Secondly, it tells us a lot about the reception of medieval medical literature. De Dosibus was just another work that was copied, and copied again, be it in compendia, or in an Irish doctor's vademecum, to be studied in conjunction with similar works. Sometimes digests and extracts of longer works were added to thematically related tracts under the direction of an ollamh leighis, or professor of medicine, in a medical school, as Aoibheann Nic Dhonnchadha has observed. There is much more to be explored to find out how the Irish doctors shaped and assimilated the learning gleaned from scholastic teaching on the continent which included both medicine and natural philosophy. Since there were no universities in Ireland at the time, the medical schools had a similar function to universities on the continent and in England.
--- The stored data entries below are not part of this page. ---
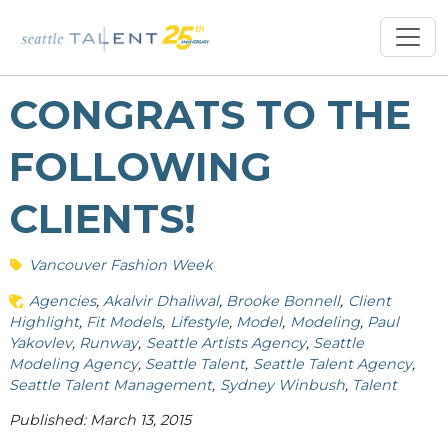
CONGRATS TO THE
FOLLOWING
CLIENTS!
Vancouver Fashion Week
Agencies
Akalvir Dhaliwal
Brooke Bonnell
Client
Highlight
Fit Models
Lifestyle
Model
Modeling
Paul
Yakovlev
Runway
Seattle Artists Agency
Seattle
Modeling Agency
Seattle Talent
Seattle Talent Agency
Seattle Talent Management
Sydney Winbush
Talent
Published: March 13, 2015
Pupils from the hereditary families of healers would learn their art there for many years, serving the master as his amanuenses, and travelling with him, assisting him on his travels through the country when he was called to patients.
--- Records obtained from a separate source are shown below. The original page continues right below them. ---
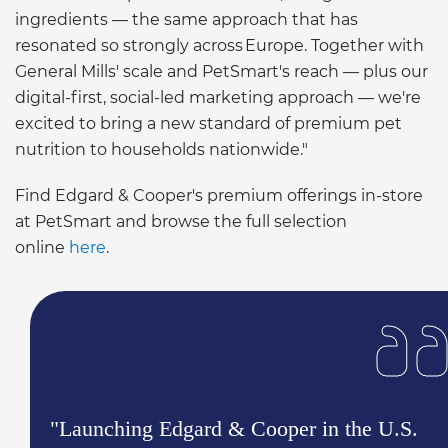
ingredients — the same approach that has
resonated so strongly across Europe. Together with
General Mills' scale and PetSmart's reach — plus our
digital-first, social-led marketing approach — we're
excited to bring a new standard of premium pet
nutrition to households nationwide."
Find Edgard & Cooper's premium offerings in-store
at PetSmart and browse the full selection
online
here
.
"Launching Edgard & Cooper in the U.S.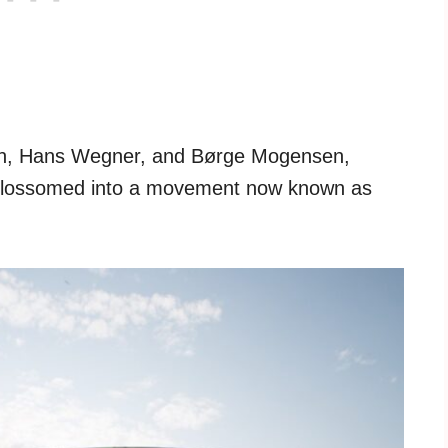
sen, Hans Wegner, and Børge Mogensen,
c blossomed into a movement now known as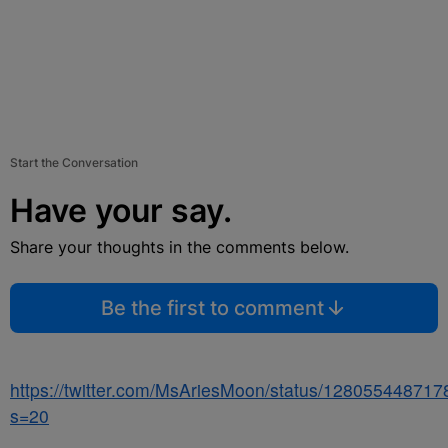
Start the Conversation
Have your say.
Share your thoughts in the comments below.
Be the first to comment
https://twitter.com/MsAriesMoon/status/12805544871
s=20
When cataloguing Harley 546, O'Grady stated (177) that the medical tract was written by Cormac himself, based on the colophon on f. 11, col. 2: Táirnic ann sin libhur Galteruis do dosisib na leigheas. Cormac Mac Duinnthshléibi do cuir in thsuim so a nGaeidheilg do Diarmaid mac Domnaill hí Leighin ocus gur fhoghna dosan ocus dá cloind a tarbhaigi do comáin et rel. In cethrumhadh lá do Kl. april do críchnaighedh in forcedal so a Cluain Uamha sa bliadain darb annala don Tigerna in nuimhirsi do bliadnaib 1459. This means Cormac translated it, but not that he wrote the manuscript text.
Among the five manuscripts Sheahan used, he found none to be the original. He concluded this from a comparison of the hand with that in London BL Arundel 333, which contains text written by Cormac, according to a colophon on folio 113b. Sheahan's stemma (32) shows the original copy O from which two intermediate copies branch off, X and X1. From X, two intermediate copies Y and Y1 derive. From Y, the existing B (=RIA 445) and H (=TCD 1326) are derived. From Y1, H2 (=TCD 1312) is derived. From X1, two intermediate copies Z and Z1 are descended. From Z, E (=TCD 1436) is derived, and from Z1, Har (=BL Harley 546).
Concerning the language, Sheahan (33) stated the language of the fifteenth century does not differ much from that of the present. For a study of the grammatical forms, he referred to Eleanor Knott's Bardic Poems of Tadhg Dall Ó Huiginn (1550-1591) (London 1926) and James A. Geary's doctoral dissertation An Irish version of Innocent III's De contemptu mundi, (Washington D.C. 1931). The latter contains a translation of the Latin text into Irish by William Mac Givney (Maguibhne) completed by 1443.
At Sheahan's time of writing, and before, the perception that the language of the fifteenth century was not much different from that of the present day seems to have been common among scholars in the field who were familiar with literature from this transitional period. An infamous example was Osborn Bergin, who deemed even a translation of the Irish Grammatical Tracts unnecessary. However, modern scholarship has abandoned those notions of oligarchic hegemonial knowledge. It is hoped that making available this edition electronically will instead contribute to a more nuanced understanding of Early Modern Irish, certainly in the genre of medical literature where a lot of work still awaits.
Beatrix Färber, School of History, University College Cork.